TASK REQUIREMENTS: Check each line of the entries for the string "between". Report only how many lines have it.

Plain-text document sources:
● ● ●
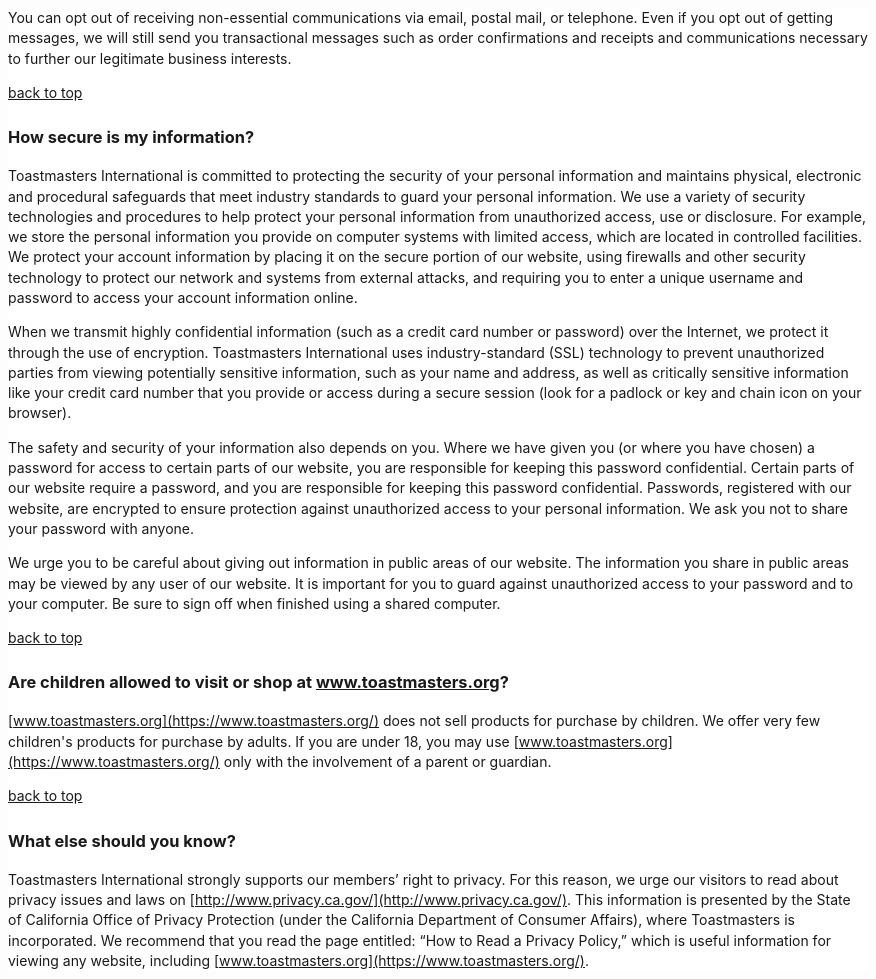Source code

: You can opt out of receiving non-essential communications via email, postal mail, or telephone. Even if you opt out of getting messages, we will still send you transactional messages such as order confirmations and receipts and communications necessary to further our legitimate business interests.

[back to top](#privacy_policy_begin)

### How secure is my information?

Toastmasters International is committed to protecting the security of your personal information and maintains physical, electronic and procedural safeguards that meet industry standards to guard your personal information. We use a variety of security technologies and procedures to help protect your personal information from unauthorized access, use or disclosure. For example, we store the personal information you provide on computer systems with limited access, which are located in controlled facilities. We protect your account information by placing it on the secure portion of our website, using firewalls and other security technology to protect our network and systems from external attacks, and requiring you to enter a unique username and password to access your account information online.

When we transmit highly confidential information (such as a credit card number or password) over the Internet, we protect it through the use of encryption. Toastmasters International uses industry-standard (SSL) technology to prevent unauthorized parties from viewing potentially sensitive information, such as your name and address, as well as critically sensitive information like your credit card number that you provide or access during a secure session (look for a padlock or key and chain icon on your browser).

The safety and security of your information also depends on you. Where we have given you (or where you have chosen) a password for access to certain parts of our website, you are responsible for keeping this password confidential. Certain parts of our website require a password, and you are responsible for keeping this password confidential. Passwords, registered with our website, are encrypted to ensure protection against unauthorized access to your personal information. We ask you not to share your password with anyone.

We urge you to be careful about giving out information in public areas of our website. The information you share in public areas may be viewed by any user of our website. It is important for you to guard against unauthorized access to your password and to your computer. Be sure to sign off when finished using a shared computer.

[back to top](#privacy_policy_begin)

### Are children allowed to visit or shop at www.toastmasters.org?

[www.toastmasters.org](https://www.toastmasters.org/) does not sell products for purchase by children. We offer very few children's products for purchase by adults. If you are under 18, you may use [www.toastmasters.org](https://www.toastmasters.org/) only with the involvement of a parent or guardian.

[back to top](#privacy_policy_begin)

### What else should you know?

Toastmasters International strongly supports our members’ right to privacy. For this reason, we urge our visitors to read about privacy issues and laws on [http://www.privacy.ca.gov/](http://www.privacy.ca.gov/). This information is presented by the State of California Office of Privacy Protection (under the California Department of Consumer Affairs), where Toastmasters is incorporated. We recommend that you read the page entitled: “How to Read a Privacy Policy,” which is useful information for viewing any website, including [www.toastmasters.org](https://www.toastmasters.org/).
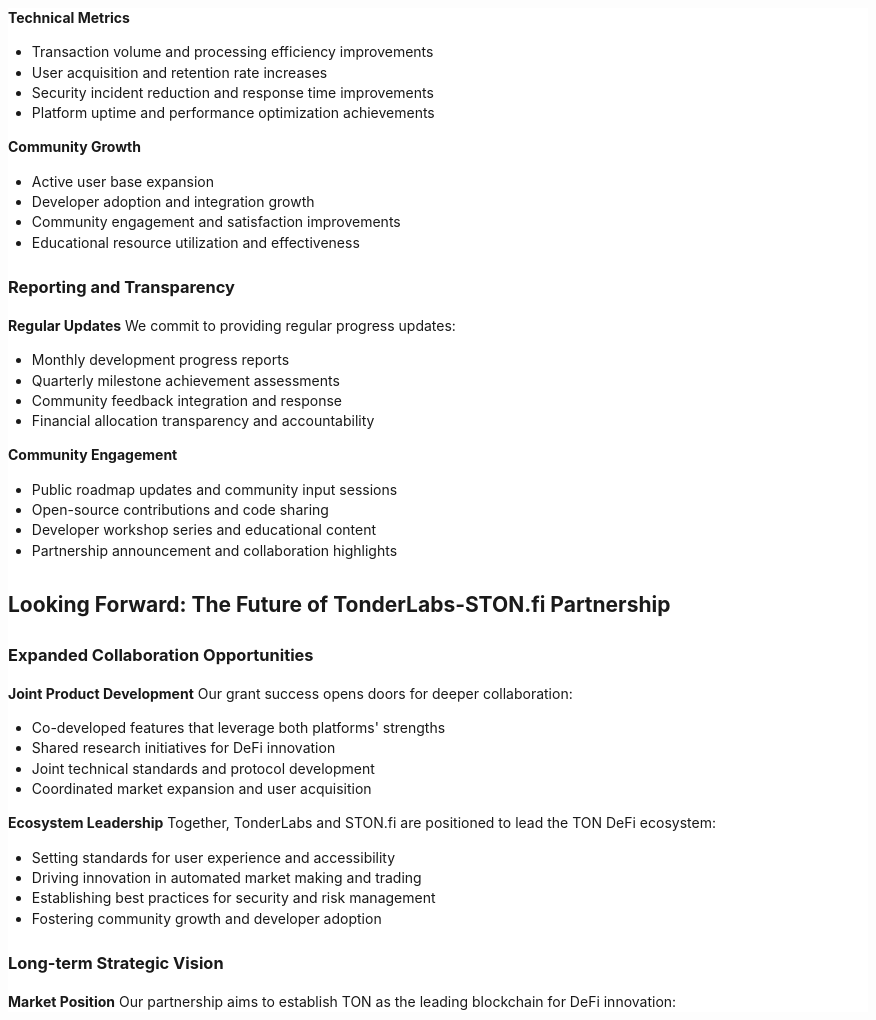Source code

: **Technical Metrics**

- Transaction volume and processing efficiency improvements
- User acquisition and retention rate increases
- Security incident reduction and response time improvements
- Platform uptime and performance optimization achievements

**Community Growth**

- Active user base expansion
- Developer adoption and integration growth
- Community engagement and satisfaction improvements
- Educational resource utilization and effectiveness

### Reporting and Transparency

**Regular Updates**
We commit to providing regular progress updates:

- Monthly development progress reports
- Quarterly milestone achievement assessments
- Community feedback integration and response
- Financial allocation transparency and accountability

**Community Engagement**

- Public roadmap updates and community input sessions
- Open-source contributions and code sharing
- Developer workshop series and educational content
- Partnership announcement and collaboration highlights

## Looking Forward: The Future of TonderLabs-STON.fi Partnership

### Expanded Collaboration Opportunities

**Joint Product Development**
Our grant success opens doors for deeper collaboration:

- Co-developed features that leverage both platforms' strengths
- Shared research initiatives for DeFi innovation
- Joint technical standards and protocol development
- Coordinated market expansion and user acquisition

**Ecosystem Leadership**
Together, TonderLabs and STON.fi are positioned to lead the TON DeFi ecosystem:

- Setting standards for user experience and accessibility
- Driving innovation in automated market making and trading
- Establishing best practices for security and risk management
- Fostering community growth and developer adoption

### Long-term Strategic Vision

**Market Position**
Our partnership aims to establish TON as the leading blockchain for DeFi innovation:
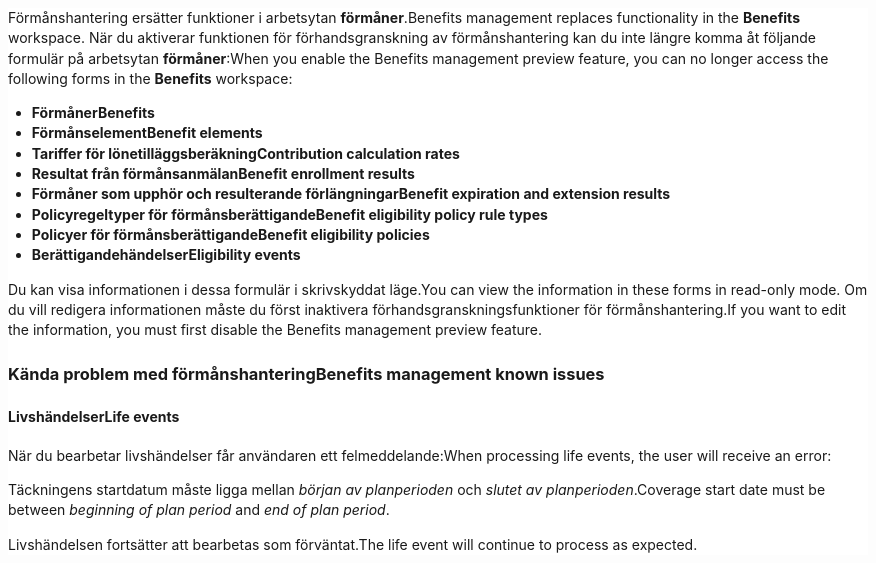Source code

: <span data-ttu-id="909e9-137">Förmånshantering ersätter funktioner i arbetsytan **förmåner**.</span><span class="sxs-lookup"><span data-stu-id="909e9-137">Benefits management replaces functionality in the **Benefits** workspace.</span></span> <span data-ttu-id="909e9-138">När du aktiverar funktionen för förhandsgranskning av förmånshantering kan du inte längre komma åt följande formulär på arbetsytan **förmåner**:</span><span class="sxs-lookup"><span data-stu-id="909e9-138">When you enable the Benefits management preview feature, you can no longer access the following forms in the **Benefits** workspace:</span></span>

- <span data-ttu-id="909e9-139">**Förmåner**</span><span class="sxs-lookup"><span data-stu-id="909e9-139">**Benefits**</span></span>
- <span data-ttu-id="909e9-140">**Förmånselement**</span><span class="sxs-lookup"><span data-stu-id="909e9-140">**Benefit elements**</span></span>
- <span data-ttu-id="909e9-141">**Tariffer för lönetilläggsberäkning**</span><span class="sxs-lookup"><span data-stu-id="909e9-141">**Contribution calculation rates**</span></span>
- <span data-ttu-id="909e9-142">**Resultat från förmånsanmälan**</span><span class="sxs-lookup"><span data-stu-id="909e9-142">**Benefit enrollment results**</span></span>
- <span data-ttu-id="909e9-143">**Förmåner som upphör och resulterande förlängningar**</span><span class="sxs-lookup"><span data-stu-id="909e9-143">**Benefit expiration and extension results**</span></span>
- <span data-ttu-id="909e9-144">**Policyregeltyper för förmånsberättigande**</span><span class="sxs-lookup"><span data-stu-id="909e9-144">**Benefit eligibility policy rule types**</span></span>
- <span data-ttu-id="909e9-145">**Policyer för förmånsberättigande**</span><span class="sxs-lookup"><span data-stu-id="909e9-145">**Benefit eligibility policies**</span></span>
- <span data-ttu-id="909e9-146">**Berättigandehändelser**</span><span class="sxs-lookup"><span data-stu-id="909e9-146">**Eligibility events**</span></span>

<span data-ttu-id="909e9-147">Du kan visa informationen i dessa formulär i skrivskyddat läge.</span><span class="sxs-lookup"><span data-stu-id="909e9-147">You can view the information in these forms in read-only mode.</span></span> <span data-ttu-id="909e9-148">Om du vill redigera informationen måste du först inaktivera förhandsgranskningsfunktioner för förmånshantering.</span><span class="sxs-lookup"><span data-stu-id="909e9-148">If you want to edit the information, you must first disable the Benefits management preview feature.</span></span>

### <a name="benefits-management-known-issues"></a><span data-ttu-id="909e9-149">Kända problem med förmånshantering</span><span class="sxs-lookup"><span data-stu-id="909e9-149">Benefits management known issues</span></span>

#### <a name="life-events"></a><span data-ttu-id="909e9-150">Livshändelser</span><span class="sxs-lookup"><span data-stu-id="909e9-150">Life events</span></span>

<span data-ttu-id="909e9-151">När du bearbetar livshändelser får användaren ett felmeddelande:</span><span class="sxs-lookup"><span data-stu-id="909e9-151">When processing life events, the user will receive an error:</span></span>

<span data-ttu-id="909e9-152">Täckningens startdatum måste ligga mellan *början av planperioden* och *slutet av planperioden*.</span><span class="sxs-lookup"><span data-stu-id="909e9-152">Coverage start date must be between *beginning of plan period* and *end of plan period*.</span></span> 

<span data-ttu-id="909e9-153">Livshändelsen fortsätter att bearbetas som förväntat.</span><span class="sxs-lookup"><span data-stu-id="909e9-153">The life event will continue to process as expected.</span></span>
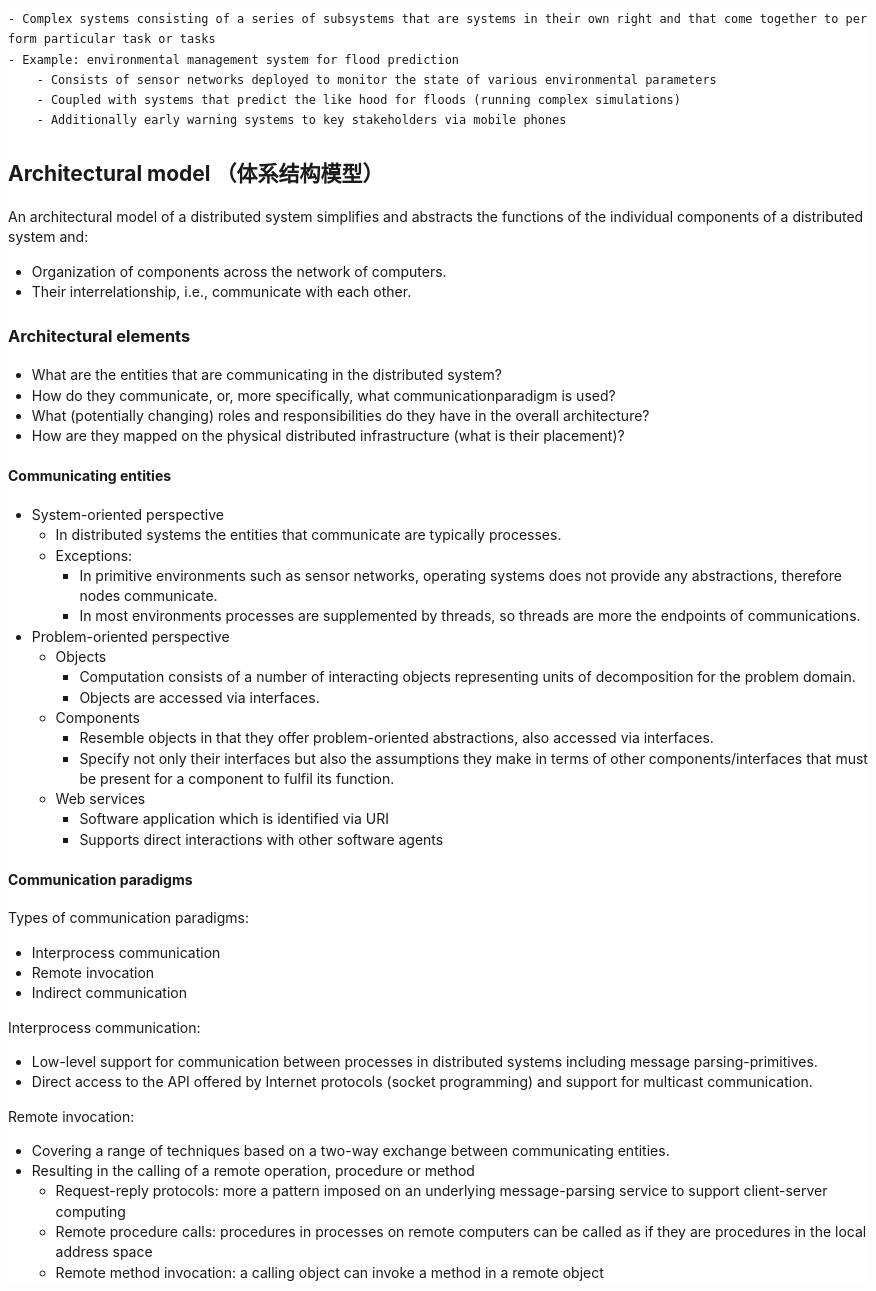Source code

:     - Complex systems consisting of a series of subsystems that are systems in their own right and that come together to perform particular task or tasks
    - Example: environmental management system for flood prediction
        - Consists of sensor networks deployed to monitor the state of various environmental parameters
        - Coupled with systems that predict the like hood for floods (running complex simulations)
        - Additionally early warning systems to key stakeholders via mobile phones
## Architectural model （体系结构模型）
An architectural model of a distributed system simplifies and abstracts the functions of the individual components of a distributed system and:
- Organization of components across the network of computers.
- Their interrelationship, i.e., communicate with each other.

### Architectural elements
- What are the entities that are communicating in the distributed system?
- How do they communicate, or, more specifically, what communicationparadigm is used?
- What (potentially changing) roles and responsibilities do they have in the overall architecture?
- How are they mapped on the physical distributed infrastructure (what is their placement)?
#### Communicating entities
- System-oriented perspective
    - In distributed systems the entities that communicate are typically processes.
    - Exceptions:
        - In primitive environments such as sensor networks, operating systems does not provide any abstractions, therefore nodes communicate.
        - In most environments processes are supplemented by threads, so threads are more the endpoints of communications.
- Problem-oriented perspective
    - Objects
        - Computation consists of a number of interacting objects representing units of decomposition for the problem domain.
        - Objects are accessed via interfaces.
    - Components
        - Resemble objects in that they offer problem-oriented abstractions, also accessed via interfaces.
        - Specify not only their interfaces but also the assumptions they make in terms of other components/interfaces that must be present for a component to fulfil its function.
    - Web services
        - Software application which is identified via URI
        - Supports direct interactions with other software agents
#### Communication paradigms
Types of communication paradigms:
- Interprocess communication
- Remote invocation
- Indirect communication

Interprocess communication:
- Low-level support for communication between processes in distributed systems including message parsing-primitives.
- Direct access to the API offered by Internet protocols (socket programming) and support for multicast communication.

Remote invocation:
- Covering a range of techniques based on a two-way exchange between communicating entities.
- Resulting in the calling of a remote operation, procedure or method
    - Request-reply protocols: more a pattern imposed on an underlying message-parsing service to support client-server computing
    - Remote procedure calls: procedures in processes on remote computers can be called as if they are procedures in the local address space
    - Remote method invocation: a calling object can invoke a method in a remote object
● ● ●
TASK RESULT: 3